- TRY IT
The reply to the records below should contain exactly the lines from the line with "o Each seed" through the line with "workshops at $58,104.", and nothing besides.

[Data excerpts]
+ + + + + + +
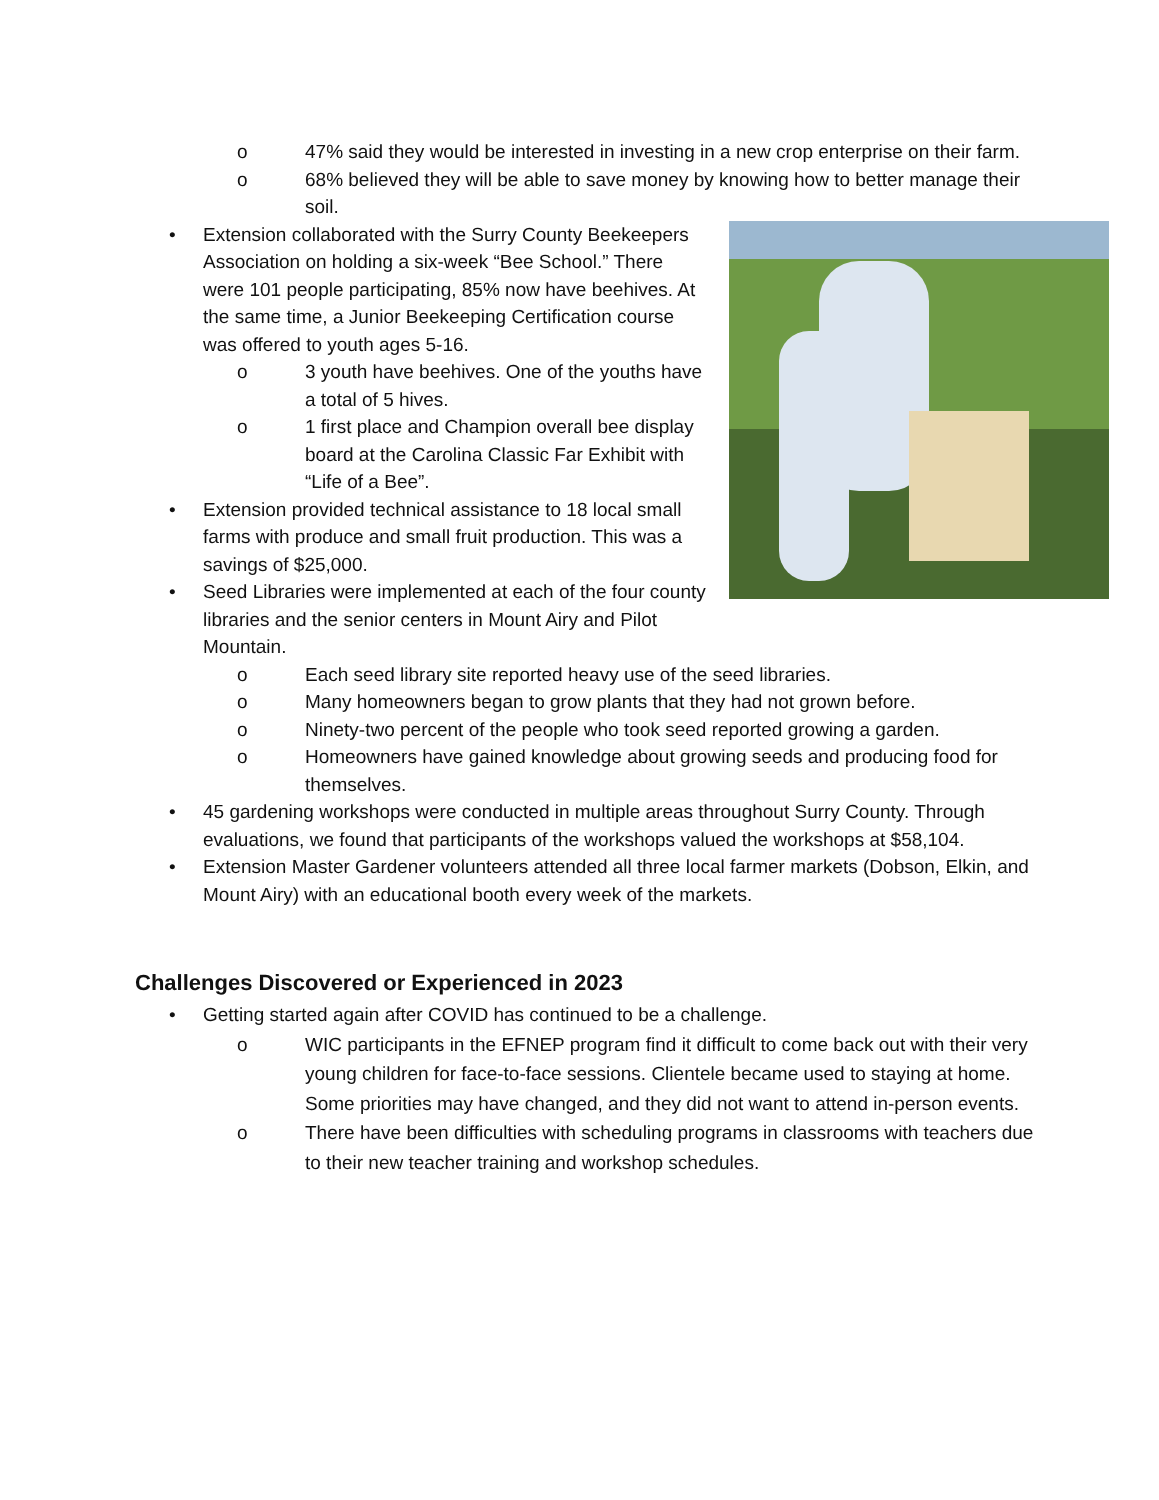o 47% said they would be interested in investing in a new crop enterprise on their farm.
o 68% believed they will be able to save money by knowing how to better manage their soil.
• Extension collaborated with the Surry County Beekeepers Association on holding a six-week “Bee School.” There were 101 people participating, 85% now have beehives. At the same time, a Junior Beekeeping Certification course was offered to youth ages 5-16.
o 3 youth have beehives. One of the youths have a total of 5 hives.
o 1 first place and Champion overall bee display board at the Carolina Classic Far Exhibit with “Life of a Bee”.
• Extension provided technical assistance to 18 local small farms with produce and small fruit production. This was a savings of $25,000.
• Seed Libraries were implemented at each of the four county libraries and the senior centers in Mount Airy and Pilot Mountain.
o Each seed library site reported heavy use of the seed libraries.
o Many homeowners began to grow plants that they had not grown before.
o Ninety-two percent of the people who took seed reported growing a garden.
o Homeowners have gained knowledge about growing seeds and producing food for themselves.
• 45 gardening workshops were conducted in multiple areas throughout Surry County. Through evaluations, we found that participants of the workshops valued the workshops at $58,104.
• Extension Master Gardener volunteers attended all three local farmer markets (Dobson, Elkin, and Mount Airy) with an educational booth every week of the markets.
Challenges Discovered or Experienced in 2023
• Getting started again after COVID has continued to be a challenge.
o WIC participants in the EFNEP program find it difficult to come back out with their very young children for face-to-face sessions. Clientele became used to staying at home. Some priorities may have changed, and they did not want to attend in-person events.
o There have been difficulties with scheduling programs in classrooms with teachers due to their new teacher training and workshop schedules.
+ + + + + + +
- ANSWER SPACE
o Each seed library site reported heavy use of the seed libraries.
o Many homeowners began to grow plants that they had not grown before.
o Ninety-two percent of the people who took seed reported growing a garden.
o Homeowners have gained knowledge about growing seeds and producing food for themselves.
• 45 gardening workshops were conducted in multiple areas throughout Surry County. Through evaluations, we found that participants of the workshops valued the workshops at $58,104.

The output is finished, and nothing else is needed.